Nonlinear Nanophotonic Circuitry: Tristable and Astable Multivibrators and Chaos Generator

TL;DR

This paper demonstrates that nonlinear dimer nanoantennas can function as tristable, astable multivibrators, and chaos generators, expanding the capabilities of nanophotonic devices through Kerr nonlinearity and plasmonic resonance effects.

Contribution

It introduces nonlinear dynamical functionalities to nanophotonic nanoantennas, enabling multistability and chaos, which were not previously associated with such devices.

Findings

Nonlinear nanoantennas exhibit tristable and astable states.

Chaos generation is achievable in nanophotonic circuits.

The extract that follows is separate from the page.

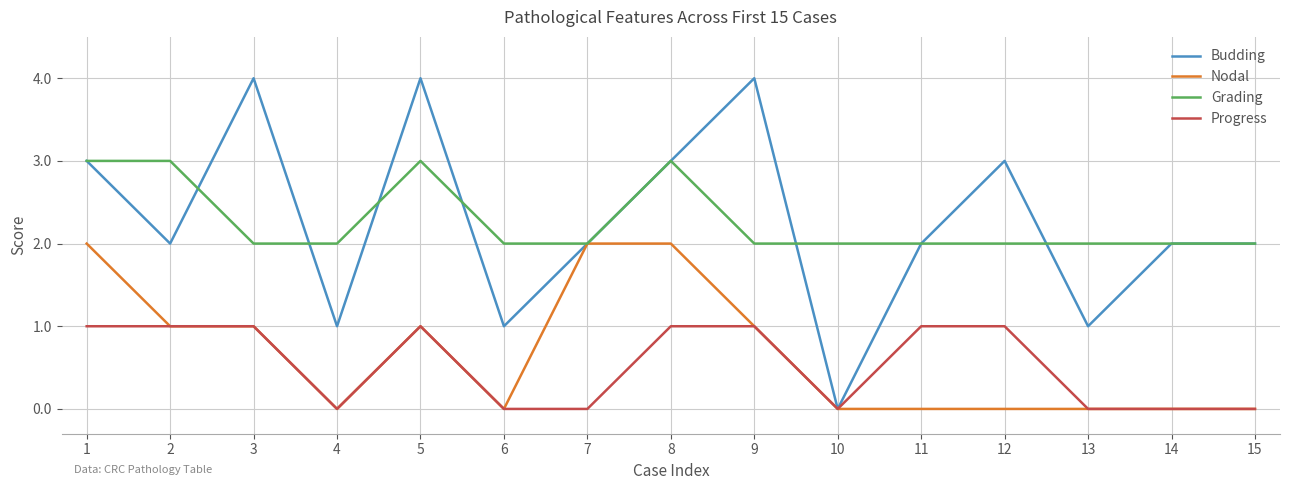

Is it true that Grading equals 3 at 12?

False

Tunable nonlinear responses are demonstrated via Kerr nonlinearity.

Abstract

The concept of lumped optical nanoelements (or metactronics), wherein nanometer-scale structures act as nanoinductors, nanocapacitors and nanoresistors, has attracted a great deal of attention as a simple toolbox for engineering different nanophotonic devices in analogy with microelectronics. While recent studies of the topic have been predominantly focused on linear functionalities, nonlinear dynamics in microelectronic devices plays a crucial role and provides a majority of functions, employed in modern applications. Here, we extend the metactronics paradigm and add nonlinear dynamical modalities to those nanophotonic devices that have never been associated with optical nanoantennas. Specifically, we show that nonlinear dimer nanoantennae can operate in the regimes of tristable and astable multivibrators as well as chaos generators. The physical mechanism behind these modalities relies on the Kerr-type nonlinearity of nanoparticles in the dimer enhanced by a dipolar localized surface plasmon resonance. This allows one to provide a positive nonlinear feedback at moderate optical intensities, leading to the desired dynamical behavior via tuning the driving field parameters. Our findings shed light on a novel class of nonlinear nanophotonic devices with a tunable nonlinear dynamical response.